- [CHECK YOUR UNDERSTANDING]:
**a)** From the inverse iteration proof, list every bracketed label that opens a section.
**b)** Answer these questions from the inverse iteration proof, one per line:
(i) To which matrix does inverse iteration with shift $s$ apply the power method?
(ii) What symbol is defined for the eigenvalues of $(A - sI)^{-1}$?
(iii) According to the guided explanation, by how much does the shift move each eigenvalue?
**c)** Decide whether each statement agrees with the inverse iteration proof. Give yes or no, then quote the deciding words.
(i) The convergence rate of the power method depends on the ratio of the smallest to the largest eigenvalue magnitude of $(A - sI)^{-1}$.
(ii) Shifting $A$ by $s$ changes its eigenvectors.
(iii) The dominant eigenvalue of $(A - sI)^{-1}$ corresponds to the eigenvalue of $A$ closest to $s$.
TEXT SEGMENT Block Start
[proofplan]
Inverse iteration with shift $s$ applies the power method to the matrix $(A - sI)^{-1}$. We verify that this matrix is diagonalisable with the same eigenvectors as $A$ and eigenvalues $(\lambda_i - s)^{-1}$. The dominant eigenvalue of $(A - sI)^{-1}$ corresponds to the eigenvalue of $A$ closest to $s$, and the convergence rate of the power method is determined by the ratio of the second-largest to the largest eigenvalue magnitude of $(A - sI)^{-1}$, which equals $|(\lambda - s)/(\lambda' - s)| = \rho$.
[/proofplan]
[step:Identify the eigenvalues and eigenvectors of $(A - sI)^{-1}$]
Since $A$ is diagonalisable, write $Aw_i = \lambda_iw_i$ for $i = 1, \ldots, n$. Then
\begin{align*}
(A - sI)w_i = (\lambda_i - s)w_i.
\end{align*}
The shift $s$ is not an eigenvalue of $A$ (since $\lambda$ is the closest eigenvalue to $s$ and $|\lambda - s| > 0$ by hypothesis), so $\lambda_i - s \neq 0$ for all $i$ and $(A - sI)$ is invertible. Applying $(A - sI)^{-1}$ to both sides:
\begin{align*}
w_i = (\lambda_i - s)(A - sI)^{-1}w_i, \qquad \text{hence} \qquad (A - sI)^{-1}w_i = \frac{1}{\lambda_i - s}\,w_i.
\end{align*}
Therefore $(A - sI)^{-1}$ is diagonalisable with the same eigenvectors $w_1, \ldots, w_n$ and eigenvalues $\mu_i := (\lambda_i - s)^{-1}$.
[guided]
The key algebraic fact is that shifting and inverting preserve the eigenvectors. If $Aw_i = \lambda_iw_i$, then $(A - sI)w_i = (\lambda_i - s)w_i$ — the shift moves each eigenvalue by $-s$ but leaves the eigenvectors unchanged. Inverting then flips each eigenvalue to its reciprocal: $(A - sI)^{-1}w_i = (\lambda_i - s)^{-1}w_i$.
For the inverse to exist, we need $\lambda_i - s \neq 0$ for all $i$, i.e., $s$ must not be an eigenvalue of $A$. The hypothesis $|\lambda - s| > 0$ (where $\lambda$ is the *closest* eigenvalue to $s$) guarantees this: if the closest eigenvalue is at nonzero distance from $s$, then all eigenvalues are at nonzero distance from $s$.
TEXT SEGMENT Block End
RECORDS SHOWN Block Start
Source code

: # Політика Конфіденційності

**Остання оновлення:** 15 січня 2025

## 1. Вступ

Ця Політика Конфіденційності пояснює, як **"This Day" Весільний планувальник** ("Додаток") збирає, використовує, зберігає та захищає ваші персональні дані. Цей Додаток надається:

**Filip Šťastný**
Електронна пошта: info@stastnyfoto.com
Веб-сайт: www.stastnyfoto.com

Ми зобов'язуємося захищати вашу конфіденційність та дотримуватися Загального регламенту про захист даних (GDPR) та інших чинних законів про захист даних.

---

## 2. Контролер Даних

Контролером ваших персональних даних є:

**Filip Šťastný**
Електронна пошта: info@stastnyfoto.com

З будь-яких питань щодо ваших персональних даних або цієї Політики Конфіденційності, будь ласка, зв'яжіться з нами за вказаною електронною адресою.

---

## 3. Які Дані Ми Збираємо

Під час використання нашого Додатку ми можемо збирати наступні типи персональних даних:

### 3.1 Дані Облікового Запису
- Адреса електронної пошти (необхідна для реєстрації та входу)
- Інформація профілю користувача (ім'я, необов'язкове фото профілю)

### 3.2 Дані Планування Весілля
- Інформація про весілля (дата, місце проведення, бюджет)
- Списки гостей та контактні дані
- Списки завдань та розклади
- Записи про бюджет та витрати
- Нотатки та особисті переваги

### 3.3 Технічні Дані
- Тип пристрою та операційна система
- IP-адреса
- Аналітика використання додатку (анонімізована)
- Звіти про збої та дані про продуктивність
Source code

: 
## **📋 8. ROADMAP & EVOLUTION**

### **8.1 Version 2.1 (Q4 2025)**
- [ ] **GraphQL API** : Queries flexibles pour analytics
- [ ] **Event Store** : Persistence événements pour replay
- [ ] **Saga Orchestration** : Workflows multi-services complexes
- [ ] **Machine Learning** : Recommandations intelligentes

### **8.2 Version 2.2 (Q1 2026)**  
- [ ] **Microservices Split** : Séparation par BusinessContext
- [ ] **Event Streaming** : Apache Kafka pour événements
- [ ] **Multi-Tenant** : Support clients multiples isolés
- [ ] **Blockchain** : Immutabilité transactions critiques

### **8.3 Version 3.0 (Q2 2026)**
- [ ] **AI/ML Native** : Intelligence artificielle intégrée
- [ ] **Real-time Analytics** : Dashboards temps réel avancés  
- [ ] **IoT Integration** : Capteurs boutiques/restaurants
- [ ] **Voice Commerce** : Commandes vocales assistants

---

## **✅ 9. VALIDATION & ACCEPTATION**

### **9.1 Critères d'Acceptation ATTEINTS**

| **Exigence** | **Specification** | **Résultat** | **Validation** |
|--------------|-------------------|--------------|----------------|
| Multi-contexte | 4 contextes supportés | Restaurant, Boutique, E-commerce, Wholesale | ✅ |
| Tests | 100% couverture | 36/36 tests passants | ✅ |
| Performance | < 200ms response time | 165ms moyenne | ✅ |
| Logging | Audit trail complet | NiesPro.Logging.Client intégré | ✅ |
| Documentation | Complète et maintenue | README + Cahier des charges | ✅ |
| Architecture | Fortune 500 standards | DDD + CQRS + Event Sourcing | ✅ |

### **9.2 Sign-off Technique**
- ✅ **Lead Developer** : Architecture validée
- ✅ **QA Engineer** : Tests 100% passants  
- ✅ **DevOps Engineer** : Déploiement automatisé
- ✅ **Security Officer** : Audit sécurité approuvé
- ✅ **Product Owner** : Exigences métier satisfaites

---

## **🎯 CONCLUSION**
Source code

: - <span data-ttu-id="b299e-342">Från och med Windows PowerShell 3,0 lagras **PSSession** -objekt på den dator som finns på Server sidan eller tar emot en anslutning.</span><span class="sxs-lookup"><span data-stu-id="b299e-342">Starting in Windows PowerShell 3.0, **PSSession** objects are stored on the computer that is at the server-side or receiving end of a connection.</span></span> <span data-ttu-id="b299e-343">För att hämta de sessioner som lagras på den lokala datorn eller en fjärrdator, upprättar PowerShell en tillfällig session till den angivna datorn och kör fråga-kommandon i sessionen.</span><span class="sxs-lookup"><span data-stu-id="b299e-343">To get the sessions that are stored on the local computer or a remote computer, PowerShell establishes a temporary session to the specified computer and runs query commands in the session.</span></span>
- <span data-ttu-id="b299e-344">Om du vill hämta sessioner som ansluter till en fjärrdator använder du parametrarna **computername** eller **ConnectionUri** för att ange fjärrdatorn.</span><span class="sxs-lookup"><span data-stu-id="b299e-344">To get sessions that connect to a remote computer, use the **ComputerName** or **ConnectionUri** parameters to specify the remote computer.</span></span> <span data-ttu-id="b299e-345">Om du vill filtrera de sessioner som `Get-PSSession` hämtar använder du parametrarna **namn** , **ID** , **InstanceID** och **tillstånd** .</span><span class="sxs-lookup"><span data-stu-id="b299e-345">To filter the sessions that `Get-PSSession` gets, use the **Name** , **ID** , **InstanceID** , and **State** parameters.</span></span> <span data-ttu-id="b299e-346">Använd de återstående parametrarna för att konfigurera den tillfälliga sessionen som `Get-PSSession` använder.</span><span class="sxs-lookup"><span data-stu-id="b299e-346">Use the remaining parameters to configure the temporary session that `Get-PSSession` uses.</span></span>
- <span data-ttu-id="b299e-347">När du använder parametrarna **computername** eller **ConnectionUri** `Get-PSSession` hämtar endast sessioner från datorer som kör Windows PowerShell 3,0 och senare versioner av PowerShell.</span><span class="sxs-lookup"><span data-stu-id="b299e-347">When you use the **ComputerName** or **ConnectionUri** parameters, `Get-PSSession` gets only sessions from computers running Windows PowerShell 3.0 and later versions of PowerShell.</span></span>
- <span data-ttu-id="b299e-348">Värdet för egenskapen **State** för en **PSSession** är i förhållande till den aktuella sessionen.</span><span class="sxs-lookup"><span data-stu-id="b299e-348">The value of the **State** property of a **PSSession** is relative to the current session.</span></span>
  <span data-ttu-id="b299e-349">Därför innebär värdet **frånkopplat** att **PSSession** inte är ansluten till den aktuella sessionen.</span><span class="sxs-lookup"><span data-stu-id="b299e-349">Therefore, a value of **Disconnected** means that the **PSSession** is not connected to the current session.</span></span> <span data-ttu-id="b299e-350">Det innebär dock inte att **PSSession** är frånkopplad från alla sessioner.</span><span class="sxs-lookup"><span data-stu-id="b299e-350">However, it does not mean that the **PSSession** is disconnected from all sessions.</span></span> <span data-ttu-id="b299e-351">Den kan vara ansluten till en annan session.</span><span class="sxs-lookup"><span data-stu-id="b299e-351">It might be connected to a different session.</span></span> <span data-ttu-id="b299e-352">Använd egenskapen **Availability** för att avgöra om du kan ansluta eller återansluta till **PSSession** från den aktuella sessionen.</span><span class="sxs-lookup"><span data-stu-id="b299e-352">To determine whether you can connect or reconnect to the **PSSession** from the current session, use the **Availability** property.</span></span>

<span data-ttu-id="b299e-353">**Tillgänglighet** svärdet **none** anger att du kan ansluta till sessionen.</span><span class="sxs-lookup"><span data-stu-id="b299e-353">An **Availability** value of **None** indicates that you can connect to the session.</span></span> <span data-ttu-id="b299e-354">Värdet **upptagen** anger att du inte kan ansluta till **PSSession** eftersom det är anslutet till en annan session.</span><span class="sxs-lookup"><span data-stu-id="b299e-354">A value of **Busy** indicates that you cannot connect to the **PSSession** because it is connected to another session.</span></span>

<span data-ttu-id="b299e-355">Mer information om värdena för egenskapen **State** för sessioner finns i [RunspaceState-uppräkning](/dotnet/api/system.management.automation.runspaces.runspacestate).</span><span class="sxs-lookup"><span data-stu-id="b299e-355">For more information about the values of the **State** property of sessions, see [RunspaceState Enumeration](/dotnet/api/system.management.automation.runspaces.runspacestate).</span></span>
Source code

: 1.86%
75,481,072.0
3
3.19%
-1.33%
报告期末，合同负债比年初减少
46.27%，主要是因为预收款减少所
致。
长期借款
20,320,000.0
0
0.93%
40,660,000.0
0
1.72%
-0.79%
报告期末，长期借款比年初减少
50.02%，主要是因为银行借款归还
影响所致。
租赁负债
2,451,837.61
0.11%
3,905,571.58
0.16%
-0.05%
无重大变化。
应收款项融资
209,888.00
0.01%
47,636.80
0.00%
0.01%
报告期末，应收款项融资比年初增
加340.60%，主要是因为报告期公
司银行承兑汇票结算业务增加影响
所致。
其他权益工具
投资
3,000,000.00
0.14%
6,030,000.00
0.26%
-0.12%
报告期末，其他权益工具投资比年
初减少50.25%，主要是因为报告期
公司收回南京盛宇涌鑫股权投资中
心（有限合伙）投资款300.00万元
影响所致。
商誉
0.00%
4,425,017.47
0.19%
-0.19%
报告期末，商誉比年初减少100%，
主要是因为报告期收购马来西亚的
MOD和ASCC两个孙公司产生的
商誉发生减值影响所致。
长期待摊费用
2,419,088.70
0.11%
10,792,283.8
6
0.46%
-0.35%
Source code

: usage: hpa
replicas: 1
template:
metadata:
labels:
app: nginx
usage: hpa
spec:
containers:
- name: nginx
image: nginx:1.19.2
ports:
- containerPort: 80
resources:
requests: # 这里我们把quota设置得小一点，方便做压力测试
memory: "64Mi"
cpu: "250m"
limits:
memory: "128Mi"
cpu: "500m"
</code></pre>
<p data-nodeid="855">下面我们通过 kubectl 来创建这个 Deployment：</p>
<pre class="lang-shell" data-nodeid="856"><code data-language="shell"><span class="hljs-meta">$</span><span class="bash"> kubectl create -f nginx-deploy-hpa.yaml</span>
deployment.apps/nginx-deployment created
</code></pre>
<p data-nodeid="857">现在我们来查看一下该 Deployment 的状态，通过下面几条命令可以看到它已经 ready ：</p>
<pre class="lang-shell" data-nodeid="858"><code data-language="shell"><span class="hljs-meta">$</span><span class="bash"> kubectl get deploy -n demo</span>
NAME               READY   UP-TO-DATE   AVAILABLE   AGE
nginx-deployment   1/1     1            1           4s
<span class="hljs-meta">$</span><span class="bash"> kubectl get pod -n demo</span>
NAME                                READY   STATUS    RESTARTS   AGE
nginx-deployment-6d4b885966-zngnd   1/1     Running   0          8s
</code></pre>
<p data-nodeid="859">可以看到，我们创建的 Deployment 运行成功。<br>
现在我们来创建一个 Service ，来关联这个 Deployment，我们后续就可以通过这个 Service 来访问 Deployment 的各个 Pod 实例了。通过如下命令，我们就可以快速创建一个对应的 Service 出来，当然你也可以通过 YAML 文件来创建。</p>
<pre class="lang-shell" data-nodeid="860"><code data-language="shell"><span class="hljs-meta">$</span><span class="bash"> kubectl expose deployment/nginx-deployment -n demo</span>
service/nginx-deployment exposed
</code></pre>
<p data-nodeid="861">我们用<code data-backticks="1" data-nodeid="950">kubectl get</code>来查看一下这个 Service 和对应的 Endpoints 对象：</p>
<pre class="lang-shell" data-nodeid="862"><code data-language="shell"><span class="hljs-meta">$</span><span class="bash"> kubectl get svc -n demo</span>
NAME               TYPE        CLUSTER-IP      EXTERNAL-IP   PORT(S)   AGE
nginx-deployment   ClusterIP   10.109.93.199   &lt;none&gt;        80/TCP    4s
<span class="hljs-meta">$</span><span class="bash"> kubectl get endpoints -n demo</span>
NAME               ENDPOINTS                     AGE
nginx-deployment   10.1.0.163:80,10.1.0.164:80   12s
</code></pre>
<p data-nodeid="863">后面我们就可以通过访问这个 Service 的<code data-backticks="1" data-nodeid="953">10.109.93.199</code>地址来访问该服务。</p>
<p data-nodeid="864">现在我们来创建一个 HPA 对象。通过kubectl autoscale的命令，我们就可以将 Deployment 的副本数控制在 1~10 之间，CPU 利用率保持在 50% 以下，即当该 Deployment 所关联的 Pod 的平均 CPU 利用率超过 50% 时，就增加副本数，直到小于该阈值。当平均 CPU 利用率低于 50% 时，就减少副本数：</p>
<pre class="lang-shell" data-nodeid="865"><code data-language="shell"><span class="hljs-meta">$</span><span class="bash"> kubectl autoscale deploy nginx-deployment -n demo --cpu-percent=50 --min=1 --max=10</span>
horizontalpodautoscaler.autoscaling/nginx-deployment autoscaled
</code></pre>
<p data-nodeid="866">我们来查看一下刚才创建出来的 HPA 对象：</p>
RECORDS SHOWN Block End
- [EXPECTED OUTPUTS]:
**a)**
[proofplan]
[step:Identify the eigenvalues and eigenvectors of $(A - sI)^{-1}$]
[guided]

**b)**
(i) $(A - sI)^{-1}$
(ii) $\mu_i := (\lambda_i - s)^{-1}$
(iii) By $-s$

**c)**
(i) No: "the ratio of the second-largest to the largest eigenvalue magnitude of $(A - sI)^{-1}$"
(ii) No: "the shift moves each eigenvalue by $-s$ but leaves the eigenvectors unchanged"
(iii) Yes: "The dominant eigenvalue of $(A - sI)^{-1}$ corresponds to the eigenvalue of $A$ closest to $s$"